• [Your goal] Search the entries for the word "sağlık" and report each line that has it.

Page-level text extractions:
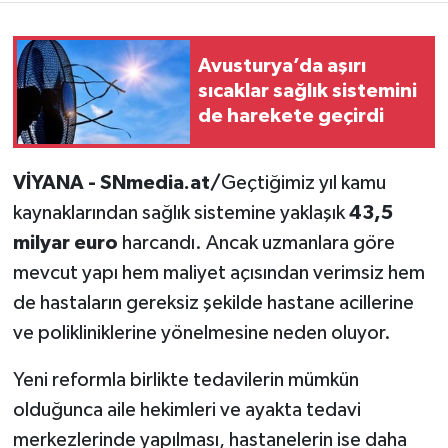
Avusturya’da aşırı
sıcaklar sağlık sistemini
de harekete geçirdi
VİYANA - SNmedia.at/
Geçtiğimiz yıl kamu
kaynaklarından sağlık sistemine yaklaşık
43,5
milyar euro
harcandı. Ancak uzmanlara göre
mevcut yapı hem maliyet açısından verimsiz hem
de hastaların gereksiz şekilde hastane acillerine
ve polikliniklerine yönelmesine neden oluyor.
Yeni reformla birlikte tedavilerin mümkün
olduğunca aile hekimleri ve ayakta tedavi
merkezlerinde yapılması, hastanelerin ise daha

• [Problem solution]
sıcaklar sağlık sistemini
kaynaklarından sağlık sistemine yaklaşık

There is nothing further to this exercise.